── INFORMATION SUPPLIED ──

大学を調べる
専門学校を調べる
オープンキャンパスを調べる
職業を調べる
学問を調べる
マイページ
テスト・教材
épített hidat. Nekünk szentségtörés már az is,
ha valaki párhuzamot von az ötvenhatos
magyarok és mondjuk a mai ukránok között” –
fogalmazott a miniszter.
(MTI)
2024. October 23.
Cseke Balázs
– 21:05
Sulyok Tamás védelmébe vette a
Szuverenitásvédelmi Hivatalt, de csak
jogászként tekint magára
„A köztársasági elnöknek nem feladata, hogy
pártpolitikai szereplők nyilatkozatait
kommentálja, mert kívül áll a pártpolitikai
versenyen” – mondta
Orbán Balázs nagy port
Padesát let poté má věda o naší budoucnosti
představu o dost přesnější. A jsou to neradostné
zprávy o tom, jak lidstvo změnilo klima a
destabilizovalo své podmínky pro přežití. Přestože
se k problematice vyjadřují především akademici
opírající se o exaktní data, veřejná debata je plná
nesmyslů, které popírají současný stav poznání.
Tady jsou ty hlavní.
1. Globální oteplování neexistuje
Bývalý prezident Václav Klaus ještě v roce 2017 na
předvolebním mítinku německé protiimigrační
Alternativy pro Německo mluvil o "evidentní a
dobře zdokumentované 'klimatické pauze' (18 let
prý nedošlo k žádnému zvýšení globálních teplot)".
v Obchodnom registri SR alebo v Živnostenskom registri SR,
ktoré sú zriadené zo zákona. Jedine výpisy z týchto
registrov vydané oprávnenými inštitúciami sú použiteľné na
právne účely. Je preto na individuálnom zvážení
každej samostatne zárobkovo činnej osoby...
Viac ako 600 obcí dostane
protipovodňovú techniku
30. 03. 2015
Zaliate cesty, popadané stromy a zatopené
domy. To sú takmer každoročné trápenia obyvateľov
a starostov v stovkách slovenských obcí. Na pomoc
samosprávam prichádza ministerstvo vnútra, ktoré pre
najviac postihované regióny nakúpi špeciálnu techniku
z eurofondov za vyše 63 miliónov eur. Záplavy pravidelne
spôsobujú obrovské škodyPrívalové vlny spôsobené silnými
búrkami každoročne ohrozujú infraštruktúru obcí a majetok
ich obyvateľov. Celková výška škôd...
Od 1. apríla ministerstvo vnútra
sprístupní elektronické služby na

───

**TASK OBJECTIVE**
Output the lines above exactly, but only those between the line holding "Zaliate cesty, popadané stromy a zatopené" and the line holding "ich obyvateľov. Celková výška škôd...", inclusive.

**ANSWER BOX**
Zaliate cesty, popadané stromy a zatopené
domy. To sú takmer každoročné trápenia obyvateľov
a starostov v stovkách slovenských obcí. Na pomoc
samosprávam prichádza ministerstvo vnútra, ktoré pre
najviac postihované regióny nakúpi špeciálnu techniku
z eurofondov za vyše 63 miliónov eur. Záplavy pravidelne
spôsobujú obrovské škodyPrívalové vlny spôsobené silnými
búrkami každoročne ohrozujú infraštruktúru obcí a majetok
ich obyvateľov. Celková výška škôd...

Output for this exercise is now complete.